Le fait même d’expérimenter cette technologie est une menace pour nos libertés publiques, pour notre organisation sociale et pour nos débats démocratiques.
Certes, la promesse de cette technologie est simple : elle faciliterait la détection de situations permettant de présumer la commission d’infractions ou encore la survenue d’événements suspects ou potentiellement dangereux.
Pour cela, elle traite en temps réel des milliers d’images de vidéosurveillance. Par « traiter », il faut comprendre qu’elle les confronte avec un certain nombre de critères préétablis.
Afin que ce traitement soit pertinent, l’algorithme a besoin d’apprendre. « Apprendre », pour un algorithme d’intelligence artificielle, c’est se nourrir de millions d’images et de situations différentes, afin de codifier et de compartimenter l’espace public et la façon dont nous l’occupons, de manière à pouvoir distinguer des situations perçues comme déviantes, à risque ou menaçantes.
On commence ici à percevoir ce que cela implique ; on commence à pressentir la manière dont on bascule dans une société de la surveillance, celle où le citoyen se suspecte lui-même d’avoir un comportement inadapté, puisqu’il sait qu’un système de surveillance de son comportement existe, mais qu’il n’en connaît pas les règles, car elles ne sont, par essence, pas transparentes.
On va confier à des sociétés privées la codification et l’organisation de notre espace public commun, de ce que l’on peut considérer comme normal ou anormal, avec tous les biais que cela implique.
Il est donc facile de comprendre l’aubaine que les grands événements sportifs, comme les jeux Olympiques et Paralympiques, offrent à ces sociétés : les Jeux deviennent l’occasion rêvée de nourrir la bête.

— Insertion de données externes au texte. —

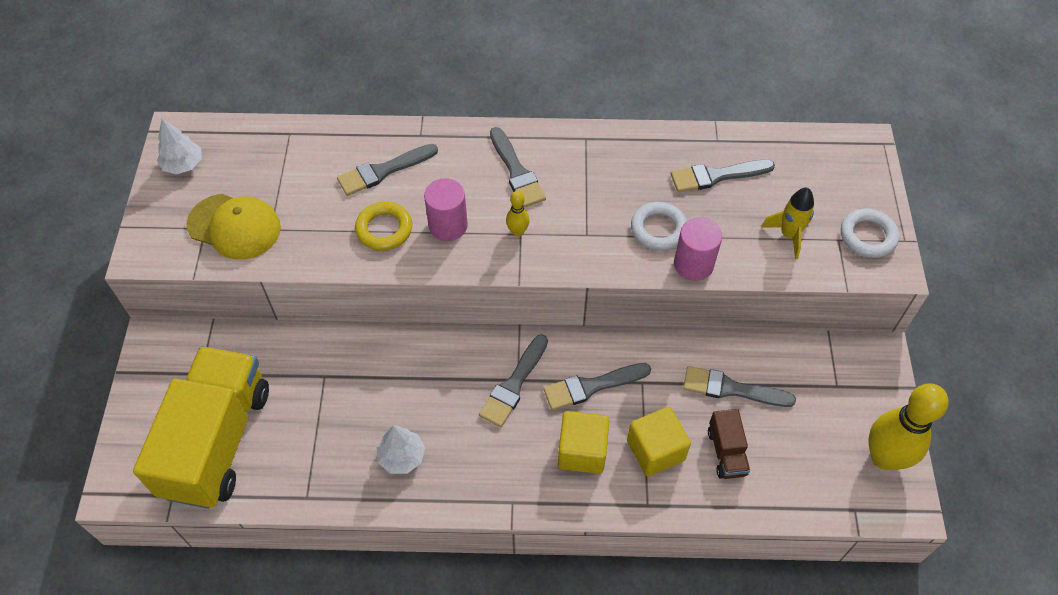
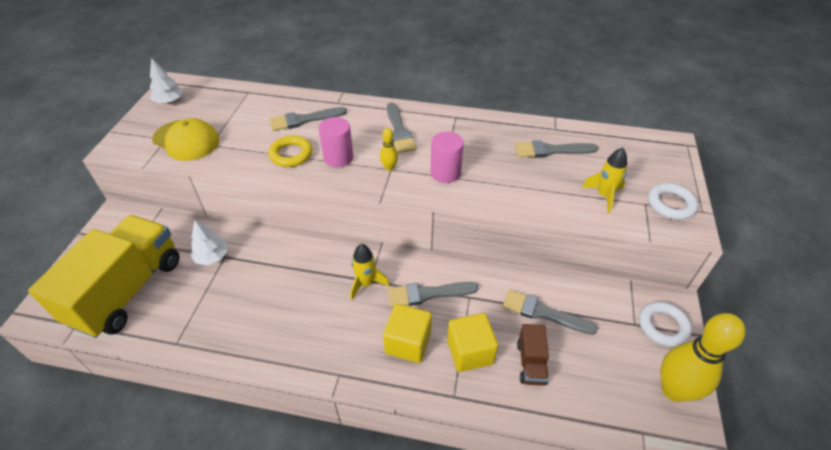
camera: 10 degrees right, 10 degrees down
(402, 457) = (261, 324): white tree -> white tree (212, 257)
(514, 384) = (366, 283): grey brush -> yellow rocket
(658, 229) = (498, 179): white ring -> white ring (663, 326)
(693, 264) = (522, 206): pink cylinder -> pink cylinder (445, 173)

L’enjeu réel est là. Il n’est pas dans l’assistance supposée de ces outils au moment de l’événement, madame la ministre ; il est dans l’incroyable masse de données que les start-ups qui auront décroché le marché pourront collecter lors de l’événement.
Ne vous faites pas d’illusion sur les garde-fous qui ont été introduits dans cette loi. L’ensemble des données sont utiles à l’algorithme : croire qu’il sera possible d’effacer les données non pertinentes n’a pas de sens quand on parle d’« apprentissage machine ». Les moments durant lesquels il ne se passe rien sont tout aussi utiles que ceux où se déroulent les événements problématiques, ne serait-ce que pour apprendre à la machine à les distinguer.